Locks of silver-blonde hair tumbled down from underneath a green knit cap and a long curl of yellow tailors’ measuring tape yoked over the back of her neck, draping over her bosom. Karen Weaver had the open, honest face of a grandmother, and eyes as blue as a Montana sky. A silver pendant on her chest twinkled in the light, some obscure religious symbol he didn’t recognize. It could have been a pentagram, except there were too many parts, too many lines.
“Yes, ma’am.”
She playfully slapped him on the shoulder. Wisps of Nag Champa incense drifted through the open doorway behind her, accompanied by the sinuous, jangling strains of the Eagles. “Don’t ma’am me, young man.”
“Yes, ma’am,” grinned Roy. He flinched away before she could slap him again.

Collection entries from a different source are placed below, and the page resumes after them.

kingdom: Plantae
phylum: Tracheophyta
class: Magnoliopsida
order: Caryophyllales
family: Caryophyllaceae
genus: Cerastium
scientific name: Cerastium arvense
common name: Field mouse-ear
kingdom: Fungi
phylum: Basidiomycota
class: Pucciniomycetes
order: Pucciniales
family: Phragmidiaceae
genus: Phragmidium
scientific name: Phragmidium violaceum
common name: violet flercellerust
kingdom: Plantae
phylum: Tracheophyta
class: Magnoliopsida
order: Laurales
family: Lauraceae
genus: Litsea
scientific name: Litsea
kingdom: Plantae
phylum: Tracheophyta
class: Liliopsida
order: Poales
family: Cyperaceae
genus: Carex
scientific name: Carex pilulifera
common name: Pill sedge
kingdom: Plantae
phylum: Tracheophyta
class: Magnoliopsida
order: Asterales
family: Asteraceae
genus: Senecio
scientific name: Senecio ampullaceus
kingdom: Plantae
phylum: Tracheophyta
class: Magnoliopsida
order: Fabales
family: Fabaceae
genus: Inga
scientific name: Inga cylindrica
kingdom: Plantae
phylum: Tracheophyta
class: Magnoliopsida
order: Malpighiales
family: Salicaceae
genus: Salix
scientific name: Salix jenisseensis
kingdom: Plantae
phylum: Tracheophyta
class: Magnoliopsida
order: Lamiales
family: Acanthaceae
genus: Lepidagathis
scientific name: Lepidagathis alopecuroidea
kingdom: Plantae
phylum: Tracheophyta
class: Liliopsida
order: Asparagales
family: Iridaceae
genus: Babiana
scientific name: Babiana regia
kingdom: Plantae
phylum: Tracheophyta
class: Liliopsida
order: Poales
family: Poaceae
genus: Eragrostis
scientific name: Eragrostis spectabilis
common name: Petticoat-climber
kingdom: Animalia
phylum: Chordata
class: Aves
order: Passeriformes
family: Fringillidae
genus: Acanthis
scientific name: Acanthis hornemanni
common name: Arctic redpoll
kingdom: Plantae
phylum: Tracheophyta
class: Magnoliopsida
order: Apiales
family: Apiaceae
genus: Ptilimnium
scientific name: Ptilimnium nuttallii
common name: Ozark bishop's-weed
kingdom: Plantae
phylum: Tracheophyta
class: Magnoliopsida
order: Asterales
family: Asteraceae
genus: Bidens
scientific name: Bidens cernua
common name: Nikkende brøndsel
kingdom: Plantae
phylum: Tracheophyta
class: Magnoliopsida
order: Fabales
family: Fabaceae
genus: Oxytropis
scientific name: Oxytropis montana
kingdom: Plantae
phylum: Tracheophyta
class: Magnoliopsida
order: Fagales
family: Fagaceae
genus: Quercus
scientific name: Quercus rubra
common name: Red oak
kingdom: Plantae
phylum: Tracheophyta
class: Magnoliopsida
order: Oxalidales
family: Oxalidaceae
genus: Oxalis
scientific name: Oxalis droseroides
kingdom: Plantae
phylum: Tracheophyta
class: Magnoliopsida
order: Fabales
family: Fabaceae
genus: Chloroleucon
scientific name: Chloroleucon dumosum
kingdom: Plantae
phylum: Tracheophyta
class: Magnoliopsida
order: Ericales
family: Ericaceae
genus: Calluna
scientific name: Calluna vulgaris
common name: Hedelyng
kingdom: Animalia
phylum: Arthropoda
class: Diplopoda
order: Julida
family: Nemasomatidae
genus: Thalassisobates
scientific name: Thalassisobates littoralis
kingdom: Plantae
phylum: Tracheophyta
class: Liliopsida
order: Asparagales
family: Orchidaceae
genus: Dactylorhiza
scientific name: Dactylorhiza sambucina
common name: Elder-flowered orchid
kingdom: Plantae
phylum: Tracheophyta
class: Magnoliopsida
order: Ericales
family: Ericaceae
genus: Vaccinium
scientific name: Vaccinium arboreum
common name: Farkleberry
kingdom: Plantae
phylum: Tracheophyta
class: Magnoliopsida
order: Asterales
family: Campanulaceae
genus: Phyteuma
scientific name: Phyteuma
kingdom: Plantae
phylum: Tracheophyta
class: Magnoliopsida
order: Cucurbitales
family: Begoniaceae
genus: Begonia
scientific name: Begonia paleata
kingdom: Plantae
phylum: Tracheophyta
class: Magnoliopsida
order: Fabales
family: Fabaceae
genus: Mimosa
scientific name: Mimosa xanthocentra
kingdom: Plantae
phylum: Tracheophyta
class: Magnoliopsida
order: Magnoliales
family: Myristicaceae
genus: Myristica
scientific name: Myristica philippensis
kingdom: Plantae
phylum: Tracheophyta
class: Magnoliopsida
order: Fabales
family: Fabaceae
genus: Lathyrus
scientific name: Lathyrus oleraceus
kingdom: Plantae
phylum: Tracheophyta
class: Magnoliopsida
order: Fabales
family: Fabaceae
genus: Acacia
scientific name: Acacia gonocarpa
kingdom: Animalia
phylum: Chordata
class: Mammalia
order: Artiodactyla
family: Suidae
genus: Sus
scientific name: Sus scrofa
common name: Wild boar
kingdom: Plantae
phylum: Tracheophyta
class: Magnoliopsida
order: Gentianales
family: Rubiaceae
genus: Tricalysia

Dinner was excellent. The four of them ate at the compass-rose dining table under the soft crystal glare of a chandelier, Cutty hunched over her plate like a buzzard on roadkill, Theresa with a napkin pressed demurely across her lap. Weaver ate with the slurping-gulping gusto of a castaway fresh off the island.
In the background, the vinyl turntable in the living room was playing one of those old records the girls liked so much—Glenn Miller, Cab Calloway, one of those guys, he wasn’t sure which. Roy was a golden-oldie man himself, dirty southern rock. Skynyrd fan through and through.
“Cuts like birthday cake,” said Weaver, flashing Theresa an earnest smile. “I’ve been cooking for ages, and somehow I still don’t hold a candle to you.”
“You get a lot of practice, cookin for a long line of husbands.”